# DOCUMENT SEGMENT
.....
COLLAPSE OF THE CONFEDERACY
Gettysburg was the last general engagement
in the East during 1863. The next spring, as
we have noticed, Grant was appointed Lieutenant-General,
with command of all the northern armies, now numbering
over 600,000 effectives. This vast body of men
he proposed to use against the fast-weakening Confederacy
in concerted movements. Sherman’s part in
the great plan has already been traced. The hardest
task, that of facing Lee, the hero of Vicksburg and
Chattanooga [he] reserved for himself. Greek
thus met Greek, and the death-grapple began.
May 4th the Army of the Potomac crossed
the Rapidan and entered the Wilderness, Meade in immediate
command, with 120,000 men present for duty. Lee,
heading an army of 62,000 veterans, engaged his new
antagonist without delay. For two days the battle
raged in the gloomy woods. There was no opportunity
for brilliant manoeuvres. The men of the two
armies lay doggedly behind the trees, each blazing
away through the underbrush at an unseen foe, often
but a few yards off, while a stream of mangled forms
borne on stretchers came steadily pouring to the rear.
The tide of battle surged this way and that, with no
decisive advantage for either side.
But Grant, as Lee said of him, “was
not a retreating man.” If he had not beaten,
neither had he been beaten. Advance was the word.
On the night of the 7th he began that series of “movements
by the left flank” which was to force Lee forever
from the Rappahannock front. The army stretched
nearly north and south, facing west. Warren’s
corps, at the extreme right, quietly withdrew from
the enemy’s front, and marching south took a
position beyond Hancock’s, hitherto the left.
Sedgwick’s corps followed. By this sidling
movement the army worked its way south, all the while
presenting an unbroken front to the enemy. Yet,
on reaching Spottsylvania, Grant found Lee’s
army there before him. Sharp fighting began again
on the 9th and continued three days, but was indecisive,
mainly from the wild nature of the country, heavily
timbered, with only occasional clearings.
An early morning attack on the 12th
carried a salient angle in the centre of the Confederate
line, securing 4,000 prisoners and twenty guns.
All that day and far into the night Lee desperately
strove to dislodge the assailants from this “bloody
angle.” Five furious charges were stubbornly
repulsed, the belligerents between these grimly facing
each other from lines of rifle-pits often but a few
feet apart. Bullets flew thick as hail, a tree
eighteen inches through being cut clean off by them.
Great heaps of dead and wounded lay between the lines,
and “at times a lifted arm or a quivering limb
told of an agony not quenched by the Lethe of death
around.” Lee did not give up this death-grapple
till three o’clock in the morning, when he fell
back to a new position. His losses here in killed
and wounded were about 5,000; Grant’s about 6,000.
Rains now compelled both armies to
remain quiet for several days. Meantime news
reached Grant that Butler, who was to have moved up
the James with his army of 20,000 and co-operate with
the main army against Richmond, had suffered himself
to be “bottled up” at Bermuda Hundred,
a narrow spit of land between the James and Appomattox
Rivers, the Confederates having “driven in the
cork.” Re-enforcements reached Grant, however,
which made good all his losses.
On the 19th, after an unsuccessful
assault the day before, he resumed the flanking movement,
and reached and passed the North Anna. But Lee
pushed in like a wedge between the two parts of the
Union army, separated by crossing the river at different
points, and after some fighting, Grant re-crossed
and resumed his march to the south. Lee, again
moving on shorter lines, reached Cold Harbor before
Grant.
.....
# EXCERPTED RECORDS
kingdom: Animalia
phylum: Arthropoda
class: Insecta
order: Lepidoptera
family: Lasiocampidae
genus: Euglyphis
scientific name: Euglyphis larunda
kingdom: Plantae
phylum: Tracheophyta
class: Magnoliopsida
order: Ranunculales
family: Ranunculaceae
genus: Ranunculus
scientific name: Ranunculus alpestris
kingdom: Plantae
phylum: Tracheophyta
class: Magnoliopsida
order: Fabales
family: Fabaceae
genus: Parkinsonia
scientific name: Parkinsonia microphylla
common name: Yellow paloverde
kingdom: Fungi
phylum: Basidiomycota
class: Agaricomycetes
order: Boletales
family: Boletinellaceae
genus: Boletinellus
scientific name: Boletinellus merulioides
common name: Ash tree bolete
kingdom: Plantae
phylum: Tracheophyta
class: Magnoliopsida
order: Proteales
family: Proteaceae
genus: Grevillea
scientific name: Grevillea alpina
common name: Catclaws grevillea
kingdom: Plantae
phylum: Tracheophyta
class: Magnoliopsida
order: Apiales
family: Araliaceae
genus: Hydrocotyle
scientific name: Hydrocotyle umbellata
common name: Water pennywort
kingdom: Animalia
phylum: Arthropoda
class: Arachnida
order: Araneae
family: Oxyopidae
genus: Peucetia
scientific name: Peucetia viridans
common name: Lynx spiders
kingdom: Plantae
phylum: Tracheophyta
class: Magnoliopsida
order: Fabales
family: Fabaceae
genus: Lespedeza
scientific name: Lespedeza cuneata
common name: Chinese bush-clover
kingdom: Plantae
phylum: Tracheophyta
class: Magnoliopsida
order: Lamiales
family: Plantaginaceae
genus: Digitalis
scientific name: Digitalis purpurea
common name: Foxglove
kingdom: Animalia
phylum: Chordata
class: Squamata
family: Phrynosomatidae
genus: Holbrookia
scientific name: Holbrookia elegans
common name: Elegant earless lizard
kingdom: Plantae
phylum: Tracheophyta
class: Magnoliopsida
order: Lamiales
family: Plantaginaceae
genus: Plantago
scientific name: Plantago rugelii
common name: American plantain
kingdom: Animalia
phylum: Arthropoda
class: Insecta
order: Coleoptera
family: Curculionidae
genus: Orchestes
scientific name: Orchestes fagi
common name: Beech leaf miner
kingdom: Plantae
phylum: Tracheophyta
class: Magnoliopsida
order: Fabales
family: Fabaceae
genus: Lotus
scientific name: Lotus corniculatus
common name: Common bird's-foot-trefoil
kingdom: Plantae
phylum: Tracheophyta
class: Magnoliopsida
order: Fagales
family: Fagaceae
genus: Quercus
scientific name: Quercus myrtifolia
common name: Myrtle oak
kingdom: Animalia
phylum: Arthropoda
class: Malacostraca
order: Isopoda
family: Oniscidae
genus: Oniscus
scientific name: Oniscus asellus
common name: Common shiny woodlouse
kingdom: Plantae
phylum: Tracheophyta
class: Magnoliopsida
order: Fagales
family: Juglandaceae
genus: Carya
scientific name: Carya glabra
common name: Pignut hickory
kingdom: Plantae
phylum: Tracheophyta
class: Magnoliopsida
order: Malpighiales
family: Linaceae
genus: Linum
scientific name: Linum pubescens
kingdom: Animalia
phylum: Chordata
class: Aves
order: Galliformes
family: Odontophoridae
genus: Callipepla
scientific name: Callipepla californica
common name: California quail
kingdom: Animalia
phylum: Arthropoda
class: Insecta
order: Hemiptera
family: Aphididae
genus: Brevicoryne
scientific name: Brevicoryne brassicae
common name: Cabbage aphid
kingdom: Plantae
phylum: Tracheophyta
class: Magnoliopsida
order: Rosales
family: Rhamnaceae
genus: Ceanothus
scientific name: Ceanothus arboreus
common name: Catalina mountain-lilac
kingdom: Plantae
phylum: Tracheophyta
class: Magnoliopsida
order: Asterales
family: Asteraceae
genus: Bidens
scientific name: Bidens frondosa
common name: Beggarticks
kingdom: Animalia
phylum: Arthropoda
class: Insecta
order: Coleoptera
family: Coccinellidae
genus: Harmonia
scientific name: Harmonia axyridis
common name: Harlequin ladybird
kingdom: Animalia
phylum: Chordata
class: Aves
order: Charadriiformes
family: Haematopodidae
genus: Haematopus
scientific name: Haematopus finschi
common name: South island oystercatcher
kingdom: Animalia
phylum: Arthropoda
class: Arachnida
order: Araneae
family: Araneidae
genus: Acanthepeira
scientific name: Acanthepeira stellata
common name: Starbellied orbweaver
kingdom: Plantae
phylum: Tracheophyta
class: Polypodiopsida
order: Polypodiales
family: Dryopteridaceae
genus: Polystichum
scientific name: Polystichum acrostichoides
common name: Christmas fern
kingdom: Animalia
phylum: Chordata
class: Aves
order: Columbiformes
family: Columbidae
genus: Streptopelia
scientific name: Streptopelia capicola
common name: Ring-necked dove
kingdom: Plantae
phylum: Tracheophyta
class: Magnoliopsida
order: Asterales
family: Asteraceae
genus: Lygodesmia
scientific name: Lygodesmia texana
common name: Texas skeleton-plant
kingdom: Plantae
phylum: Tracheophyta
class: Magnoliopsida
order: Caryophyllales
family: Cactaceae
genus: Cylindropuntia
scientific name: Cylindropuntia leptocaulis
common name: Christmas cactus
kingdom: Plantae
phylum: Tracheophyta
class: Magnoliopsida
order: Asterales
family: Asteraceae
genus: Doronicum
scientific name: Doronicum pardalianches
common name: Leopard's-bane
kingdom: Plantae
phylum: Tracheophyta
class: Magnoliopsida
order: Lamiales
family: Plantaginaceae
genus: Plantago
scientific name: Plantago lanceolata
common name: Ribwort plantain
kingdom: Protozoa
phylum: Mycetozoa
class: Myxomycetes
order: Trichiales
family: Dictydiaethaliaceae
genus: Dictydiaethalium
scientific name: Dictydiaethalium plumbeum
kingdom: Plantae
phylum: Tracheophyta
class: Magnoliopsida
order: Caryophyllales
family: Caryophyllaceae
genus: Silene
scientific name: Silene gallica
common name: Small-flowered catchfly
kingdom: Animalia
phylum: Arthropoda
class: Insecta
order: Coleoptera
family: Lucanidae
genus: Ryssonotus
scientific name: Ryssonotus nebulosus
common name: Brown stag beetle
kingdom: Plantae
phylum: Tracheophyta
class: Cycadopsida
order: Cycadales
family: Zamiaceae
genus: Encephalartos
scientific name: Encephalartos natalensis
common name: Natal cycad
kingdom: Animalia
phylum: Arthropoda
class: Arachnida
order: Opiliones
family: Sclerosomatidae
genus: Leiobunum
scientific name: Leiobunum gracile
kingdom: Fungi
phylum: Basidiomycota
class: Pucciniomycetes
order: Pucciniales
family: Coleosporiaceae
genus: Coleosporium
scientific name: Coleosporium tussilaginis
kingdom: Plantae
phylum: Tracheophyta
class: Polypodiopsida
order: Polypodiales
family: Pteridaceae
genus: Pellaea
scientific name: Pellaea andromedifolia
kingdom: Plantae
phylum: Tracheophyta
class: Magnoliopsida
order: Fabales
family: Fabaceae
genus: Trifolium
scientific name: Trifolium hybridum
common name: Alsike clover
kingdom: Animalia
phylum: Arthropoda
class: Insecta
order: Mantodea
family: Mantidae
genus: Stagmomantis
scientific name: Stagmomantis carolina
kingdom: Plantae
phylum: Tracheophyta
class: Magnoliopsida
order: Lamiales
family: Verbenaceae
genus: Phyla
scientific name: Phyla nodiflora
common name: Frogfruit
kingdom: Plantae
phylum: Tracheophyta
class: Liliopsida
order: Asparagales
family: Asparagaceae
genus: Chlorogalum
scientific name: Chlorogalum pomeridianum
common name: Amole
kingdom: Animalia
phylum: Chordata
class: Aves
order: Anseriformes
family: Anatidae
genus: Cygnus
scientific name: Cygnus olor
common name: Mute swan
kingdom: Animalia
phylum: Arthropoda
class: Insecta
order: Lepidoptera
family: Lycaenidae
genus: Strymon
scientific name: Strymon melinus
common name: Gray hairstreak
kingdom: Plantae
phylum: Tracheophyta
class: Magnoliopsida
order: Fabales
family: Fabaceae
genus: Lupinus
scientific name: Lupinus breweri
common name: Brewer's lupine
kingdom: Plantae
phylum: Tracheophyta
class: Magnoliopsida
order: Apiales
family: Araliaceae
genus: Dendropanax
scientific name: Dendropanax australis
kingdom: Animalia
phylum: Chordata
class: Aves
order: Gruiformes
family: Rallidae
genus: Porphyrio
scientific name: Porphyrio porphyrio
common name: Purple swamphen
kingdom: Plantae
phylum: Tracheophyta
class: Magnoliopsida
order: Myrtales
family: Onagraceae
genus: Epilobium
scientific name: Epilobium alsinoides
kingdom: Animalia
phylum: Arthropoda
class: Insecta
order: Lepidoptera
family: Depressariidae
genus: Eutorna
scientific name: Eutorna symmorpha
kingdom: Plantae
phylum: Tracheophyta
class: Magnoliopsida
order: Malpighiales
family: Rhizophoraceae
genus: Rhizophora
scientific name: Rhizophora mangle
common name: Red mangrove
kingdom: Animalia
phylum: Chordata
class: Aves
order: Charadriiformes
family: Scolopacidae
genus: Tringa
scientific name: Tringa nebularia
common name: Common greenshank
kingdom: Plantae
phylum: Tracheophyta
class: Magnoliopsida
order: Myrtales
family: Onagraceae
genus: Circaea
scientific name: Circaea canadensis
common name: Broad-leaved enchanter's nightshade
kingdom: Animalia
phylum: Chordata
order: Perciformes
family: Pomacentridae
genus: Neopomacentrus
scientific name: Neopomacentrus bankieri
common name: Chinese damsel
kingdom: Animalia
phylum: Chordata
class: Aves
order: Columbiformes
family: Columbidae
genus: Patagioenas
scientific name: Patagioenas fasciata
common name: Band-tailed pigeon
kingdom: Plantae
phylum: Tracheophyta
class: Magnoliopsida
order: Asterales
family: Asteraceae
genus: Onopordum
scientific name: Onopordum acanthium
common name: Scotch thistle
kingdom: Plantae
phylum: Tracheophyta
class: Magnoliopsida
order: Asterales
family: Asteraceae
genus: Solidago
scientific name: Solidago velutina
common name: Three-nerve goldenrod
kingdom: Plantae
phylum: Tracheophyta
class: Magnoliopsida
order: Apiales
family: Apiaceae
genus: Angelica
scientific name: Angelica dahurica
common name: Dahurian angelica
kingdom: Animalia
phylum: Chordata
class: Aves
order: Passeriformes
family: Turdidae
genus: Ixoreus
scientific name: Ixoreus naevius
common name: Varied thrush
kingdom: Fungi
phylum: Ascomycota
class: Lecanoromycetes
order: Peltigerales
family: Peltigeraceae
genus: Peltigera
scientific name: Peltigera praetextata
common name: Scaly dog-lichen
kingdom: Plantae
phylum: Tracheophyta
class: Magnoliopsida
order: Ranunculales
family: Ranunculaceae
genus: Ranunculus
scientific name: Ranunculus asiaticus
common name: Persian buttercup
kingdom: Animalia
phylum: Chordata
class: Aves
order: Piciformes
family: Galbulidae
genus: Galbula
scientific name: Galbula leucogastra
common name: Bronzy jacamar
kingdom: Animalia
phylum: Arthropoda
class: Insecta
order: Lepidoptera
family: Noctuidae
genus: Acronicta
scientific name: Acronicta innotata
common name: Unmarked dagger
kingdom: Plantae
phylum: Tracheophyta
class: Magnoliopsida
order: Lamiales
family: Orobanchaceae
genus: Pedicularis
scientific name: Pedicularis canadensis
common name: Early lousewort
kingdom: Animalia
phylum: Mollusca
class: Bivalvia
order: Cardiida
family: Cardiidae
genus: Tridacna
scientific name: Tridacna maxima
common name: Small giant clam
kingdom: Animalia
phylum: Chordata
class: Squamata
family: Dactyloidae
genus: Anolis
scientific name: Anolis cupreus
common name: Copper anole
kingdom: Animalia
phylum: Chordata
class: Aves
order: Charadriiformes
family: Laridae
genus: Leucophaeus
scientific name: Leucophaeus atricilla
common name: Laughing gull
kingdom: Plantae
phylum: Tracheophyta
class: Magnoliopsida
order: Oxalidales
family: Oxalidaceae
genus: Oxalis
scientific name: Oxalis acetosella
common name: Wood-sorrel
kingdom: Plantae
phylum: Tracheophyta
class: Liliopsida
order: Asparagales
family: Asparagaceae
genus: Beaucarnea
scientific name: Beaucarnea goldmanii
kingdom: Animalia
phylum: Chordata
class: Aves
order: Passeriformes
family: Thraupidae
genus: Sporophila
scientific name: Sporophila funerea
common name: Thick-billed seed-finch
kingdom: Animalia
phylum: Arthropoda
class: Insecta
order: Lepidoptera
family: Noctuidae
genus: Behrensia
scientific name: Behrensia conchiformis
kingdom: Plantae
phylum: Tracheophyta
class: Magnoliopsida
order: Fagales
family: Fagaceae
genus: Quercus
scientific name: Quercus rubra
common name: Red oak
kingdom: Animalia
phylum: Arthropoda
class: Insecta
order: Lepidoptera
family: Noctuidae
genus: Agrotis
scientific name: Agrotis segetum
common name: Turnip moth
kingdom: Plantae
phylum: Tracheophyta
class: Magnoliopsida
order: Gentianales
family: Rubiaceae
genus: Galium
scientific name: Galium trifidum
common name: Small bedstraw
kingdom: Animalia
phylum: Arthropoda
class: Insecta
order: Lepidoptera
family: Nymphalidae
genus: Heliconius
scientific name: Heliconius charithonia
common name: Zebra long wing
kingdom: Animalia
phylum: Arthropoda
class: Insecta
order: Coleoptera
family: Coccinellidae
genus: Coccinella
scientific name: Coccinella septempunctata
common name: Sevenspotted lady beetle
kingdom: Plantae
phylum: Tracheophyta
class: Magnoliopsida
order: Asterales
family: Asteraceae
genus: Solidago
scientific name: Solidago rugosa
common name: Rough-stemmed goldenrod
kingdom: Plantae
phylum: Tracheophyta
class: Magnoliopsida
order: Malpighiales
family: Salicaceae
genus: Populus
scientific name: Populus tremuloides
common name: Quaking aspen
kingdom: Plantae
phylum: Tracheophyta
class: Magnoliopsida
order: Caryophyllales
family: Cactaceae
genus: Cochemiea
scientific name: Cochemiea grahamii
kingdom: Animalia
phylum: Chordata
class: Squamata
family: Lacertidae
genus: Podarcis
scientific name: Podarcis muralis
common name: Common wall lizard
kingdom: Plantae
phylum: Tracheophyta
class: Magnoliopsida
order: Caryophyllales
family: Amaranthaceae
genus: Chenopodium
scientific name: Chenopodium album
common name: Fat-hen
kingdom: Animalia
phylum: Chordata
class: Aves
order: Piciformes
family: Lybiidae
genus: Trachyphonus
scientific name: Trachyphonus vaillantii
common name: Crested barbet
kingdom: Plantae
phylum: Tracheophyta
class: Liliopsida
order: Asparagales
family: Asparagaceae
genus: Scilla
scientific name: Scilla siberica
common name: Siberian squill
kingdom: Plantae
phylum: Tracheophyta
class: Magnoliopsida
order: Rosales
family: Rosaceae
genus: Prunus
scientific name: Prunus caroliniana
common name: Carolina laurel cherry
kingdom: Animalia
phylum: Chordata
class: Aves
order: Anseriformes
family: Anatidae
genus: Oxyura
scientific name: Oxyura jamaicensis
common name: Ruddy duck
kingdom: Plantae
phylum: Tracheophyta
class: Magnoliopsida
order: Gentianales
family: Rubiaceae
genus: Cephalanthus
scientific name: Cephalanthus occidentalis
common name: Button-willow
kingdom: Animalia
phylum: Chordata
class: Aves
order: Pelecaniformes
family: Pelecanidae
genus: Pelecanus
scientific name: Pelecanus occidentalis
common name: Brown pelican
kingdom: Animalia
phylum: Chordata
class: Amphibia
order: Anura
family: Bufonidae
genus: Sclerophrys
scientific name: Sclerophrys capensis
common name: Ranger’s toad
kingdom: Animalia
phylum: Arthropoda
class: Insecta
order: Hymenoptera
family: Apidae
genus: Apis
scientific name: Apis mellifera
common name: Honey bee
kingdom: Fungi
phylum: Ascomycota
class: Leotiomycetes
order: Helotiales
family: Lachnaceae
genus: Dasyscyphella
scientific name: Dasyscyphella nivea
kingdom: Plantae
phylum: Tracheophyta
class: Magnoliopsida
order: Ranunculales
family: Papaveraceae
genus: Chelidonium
.....
# REQUIRED WORK
(1) Rewrite the account of Grant's campaign against Lee, beginning at the words "Sedgwick’s corps followed." and stopping after "only occasional clearings.", with "timbered" replaced by "wooded".
(2) Answer these questions from the account of Grant's campaign against Lee:
(a) How many men present for duty did the Army of the Potomac have when it crossed the Rapidan?
(b) What did the early morning attack on the 12th secure besides the salient angle?
(c) At what place was Butler "bottled up"?
(3) Carry the account of Grant's campaign against Lee forward from its final sentence.

# EXPECTED ANSWERS
(1)
Sedgwick’s corps followed. By this sidling
movement the army worked its way south, all the while
presenting an unbroken front to the enemy. Yet,
on reaching Spottsylvania, Grant found Lee’s
army there before him. Sharp fighting began again
on the 9th and continued three days, but was indecisive,
mainly from the wild nature of the country, heavily
wooded, with only occasional clearings.

(2)
(a) 120,000 men.
(b) 4,000 prisoners and twenty guns.
(c) Bermuda Hundred.

(3)
The outer line of Confederate intrenchments
at Cold Harbor was carried on June 1st, and at early
dawn on the 3d a charge made along the whole front.
Under cover of a heavy artillery fire the men advanced
to the enemy’s rifle-pits and carried them.
They then swept on toward the main line. The
ground was open, and the advancing columns were exposed
to a terrible storm of iron and lead. Artillery
cross-fire swept through their ranks from right to
left. The troops pressed close up to the works,
but could not carry them. They intrenched, however,
and held the position gained, at some points within
thirty yards of the hostile ramparts. The Union
loss was very heavy, not less than 6,000; the Confederates,
fighting under shelter, lost comparatively few.
During the next ten days the men lay
quietly in their trenches. Both forces had now
moved so far south that Grant’s hope of getting
between Lee’s army and Richmond had to be abandoned.
He therefore decided to cross the James and take a
position south of Richmond, whence he could threaten
its lines of communication, while that river would
furnish him a secure base of supplies.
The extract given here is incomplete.